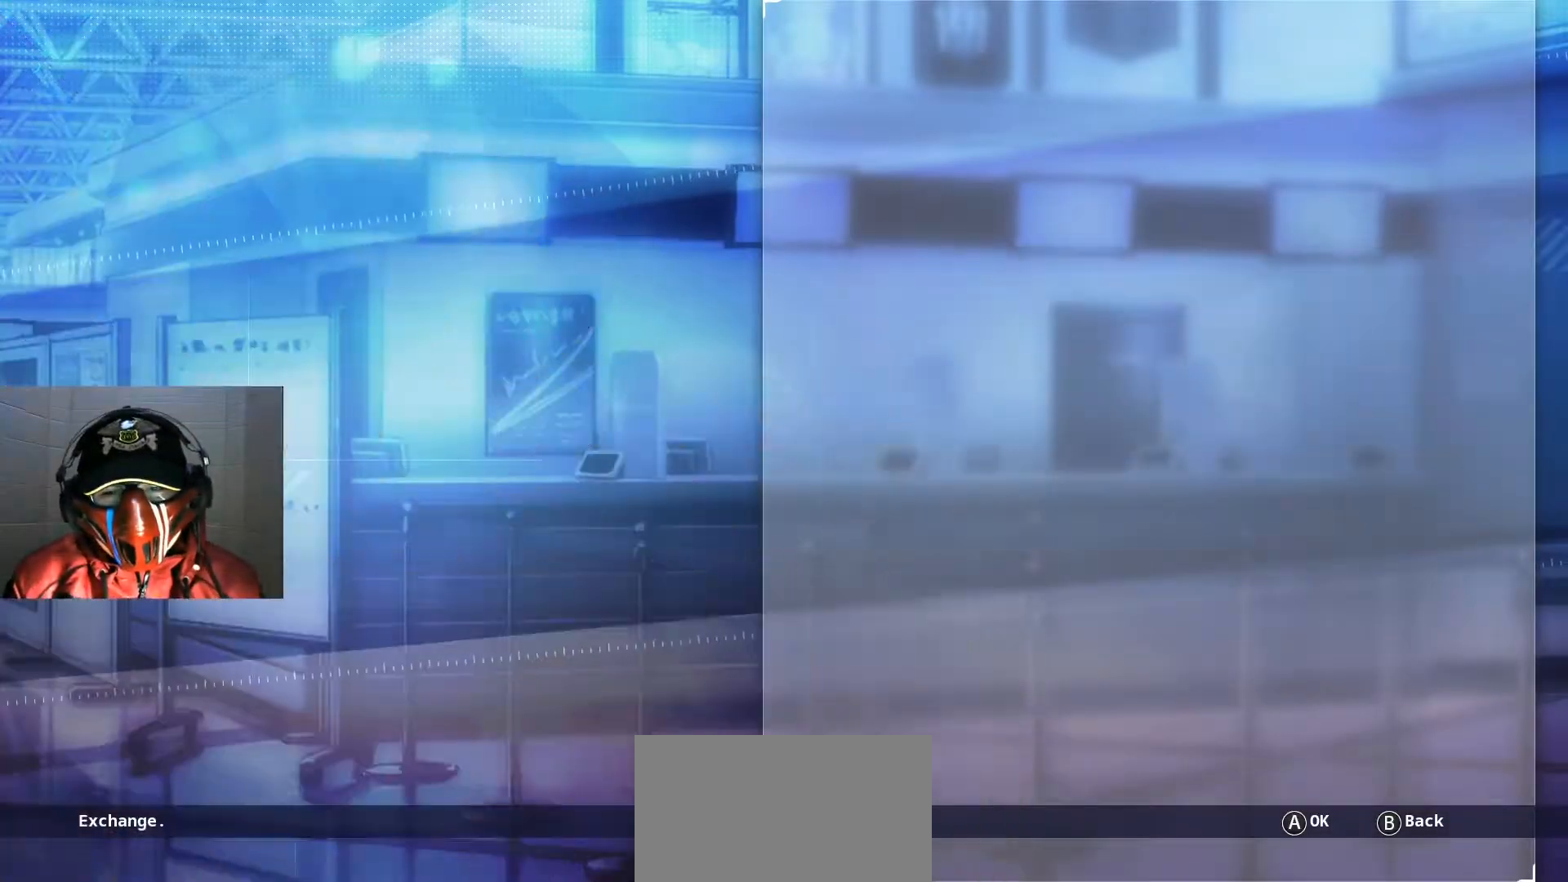
{"buttons": [], "left_stick": "center", "right_stick": "center", "events": []}
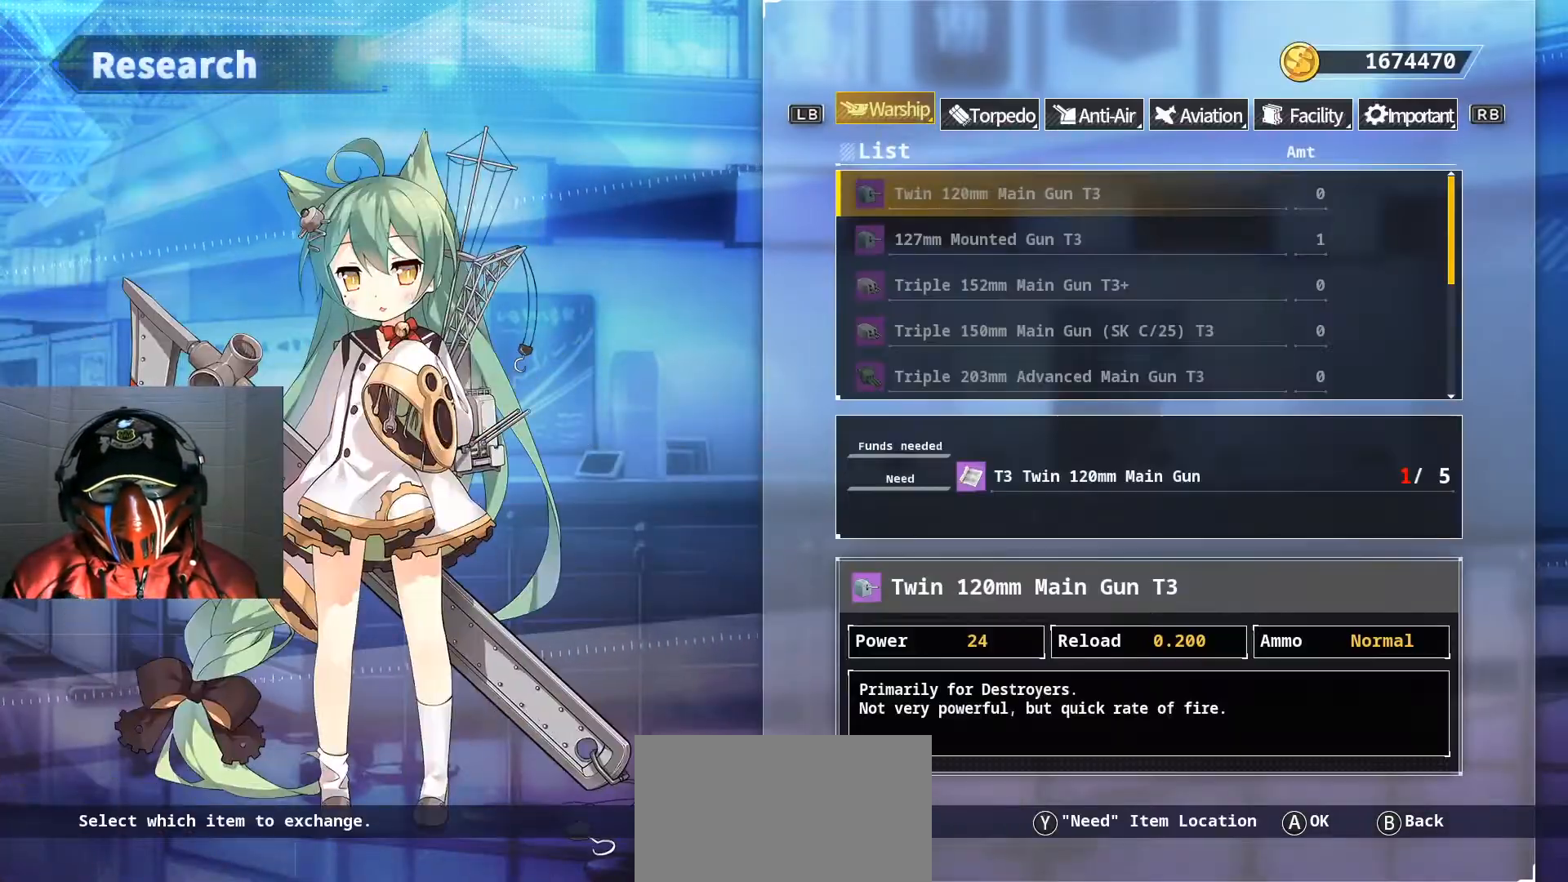
{"buttons": [], "left_stick": "center", "right_stick": "center", "events": [[384, "DPAD_UP", "down"], [484, "DPAD_UP", "up"]]}
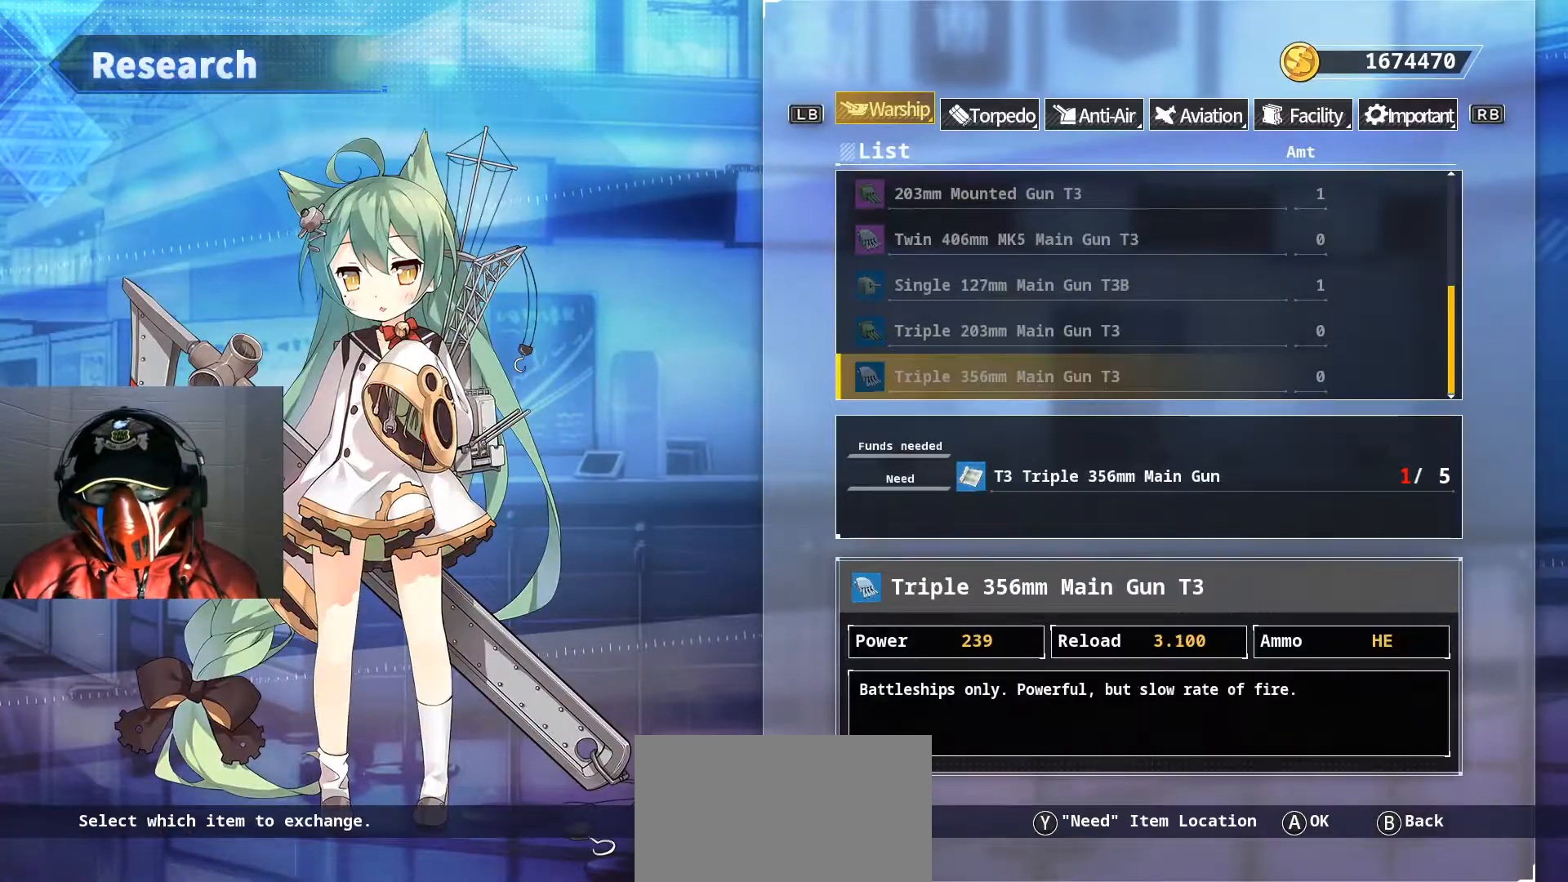
{"buttons": ["DPAD_DOWN"], "left_stick": "center", "right_stick": "center", "events": [[217, "DPAD_DOWN", "down"], [350, "DPAD_DOWN", "up"], [433, "DPAD_DOWN", "down"]]}
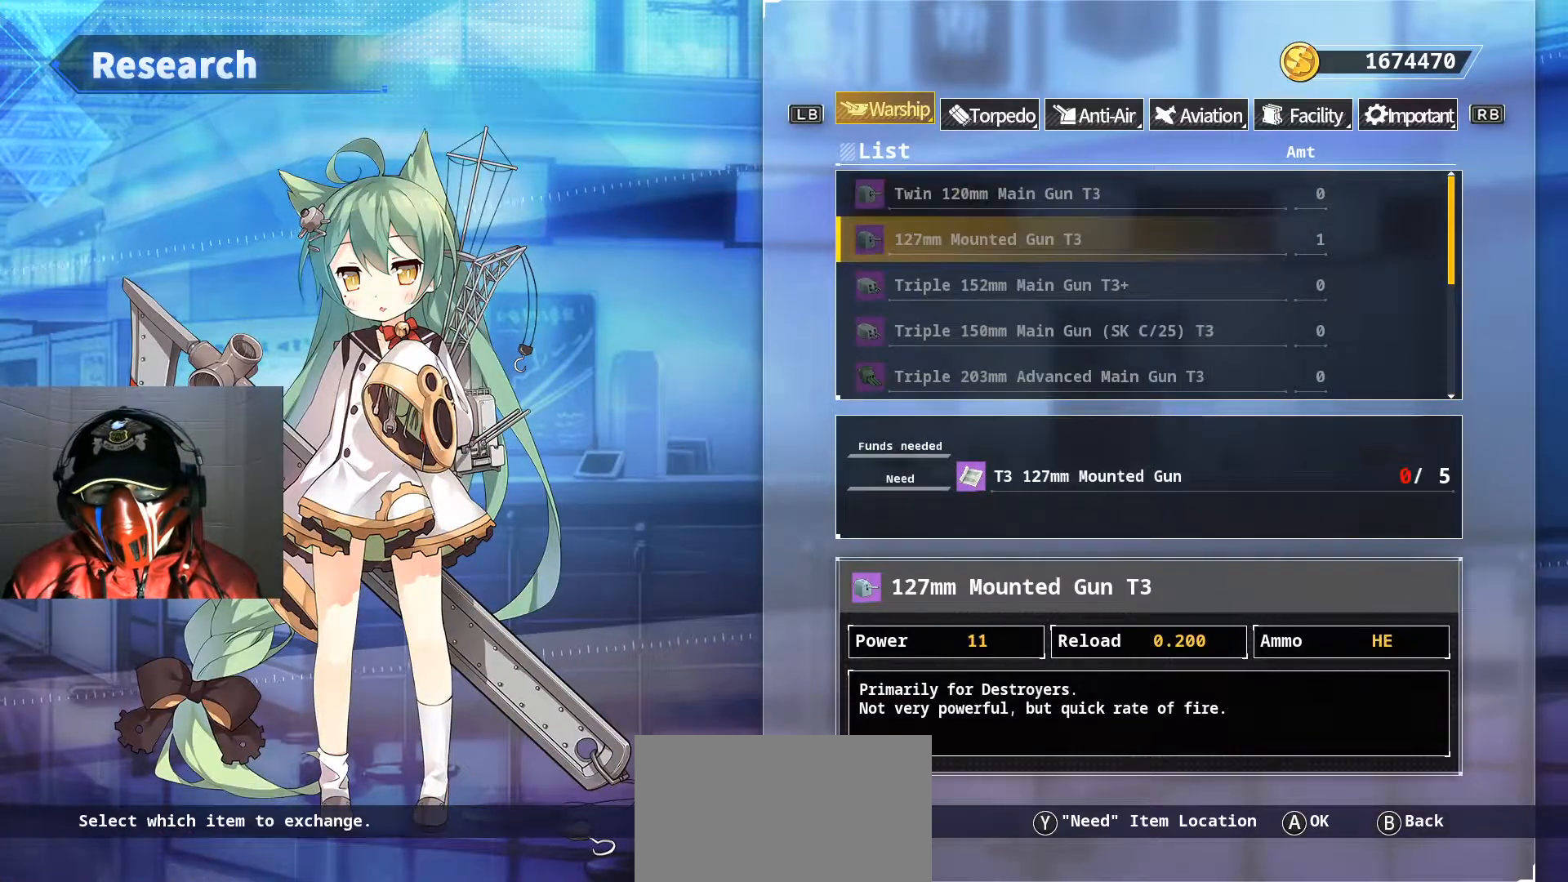
{"buttons": ["DPAD_DOWN"], "left_stick": "center", "right_stick": "center", "events": [[50, "DPAD_DOWN", "up"], [451, "DPAD_DOWN", "down"]]}
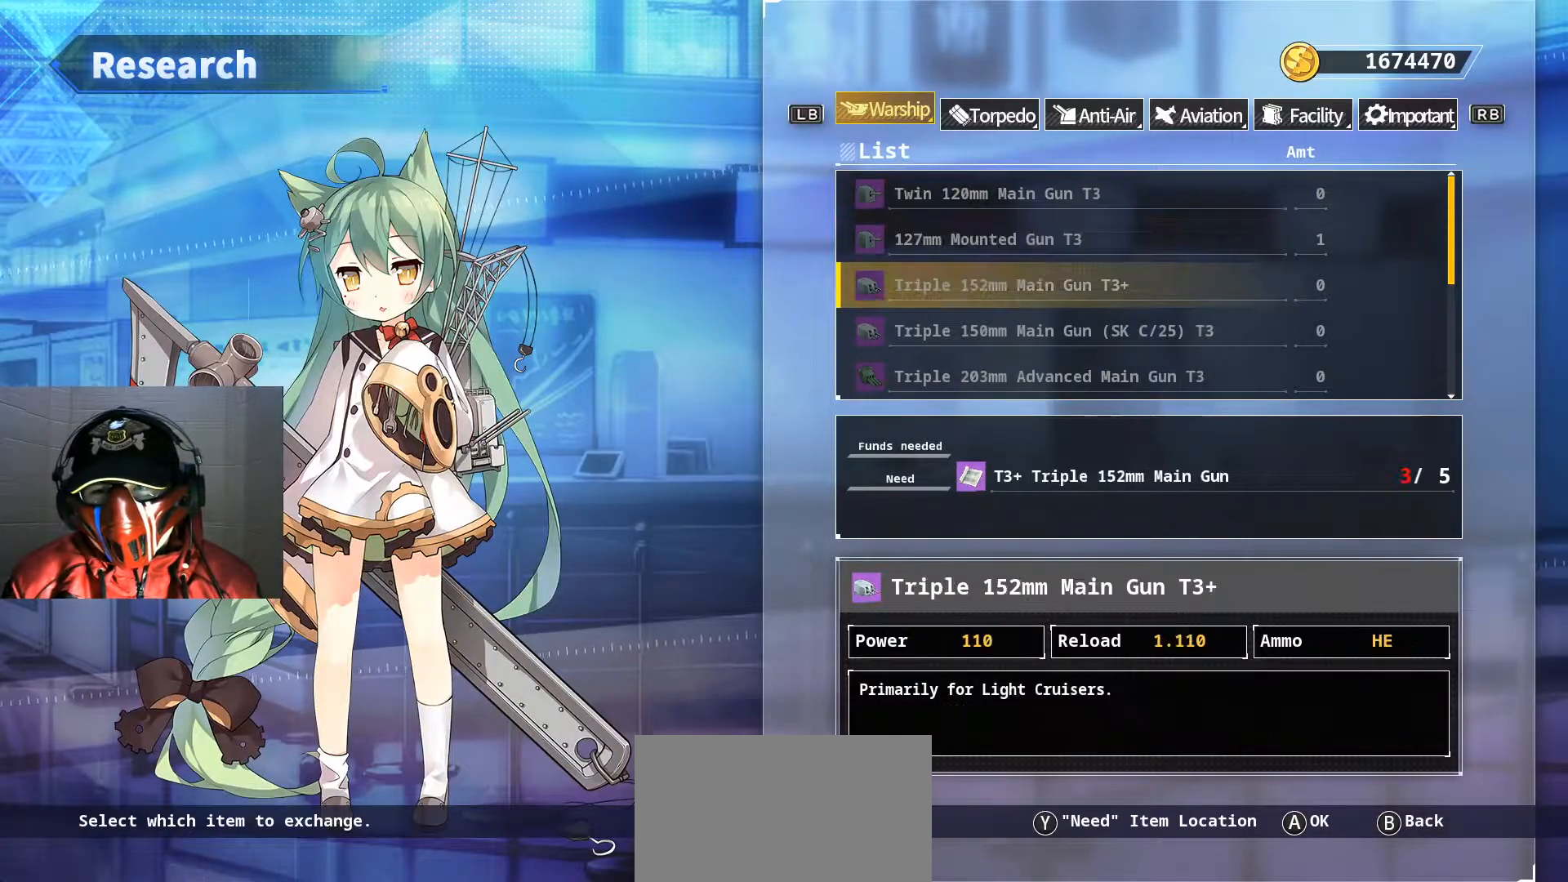
{"buttons": ["DPAD_DOWN"], "left_stick": "center", "right_stick": "center", "events": []}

┄┄┄┄┄┄┄┄┄┄

— What the task requires —
If a record contains a picture, leave the picture out; repeat the record itself exactly.

— Expected answer —
{"buttons": [], "left_stick": "center", "right_stick": "center", "events": []}
{"buttons": [], "left_stick": "center", "right_stick": "center", "events": [[384, "DPAD_UP", "down"], [484, "DPAD_UP", "up"]]}
{"buttons": ["DPAD_DOWN"], "left_stick": "center", "right_stick": "center", "events": [[217, "DPAD_DOWN", "down"], [350, "DPAD_DOWN", "up"], [433, "DPAD_DOWN", "down"]]}
{"buttons": ["DPAD_DOWN"], "left_stick": "center", "right_stick": "center", "events": [[50, "DPAD_DOWN", "up"], [451, "DPAD_DOWN", "down"]]}
{"buttons": ["DPAD_DOWN"], "left_stick": "center", "right_stick": "center", "events": []}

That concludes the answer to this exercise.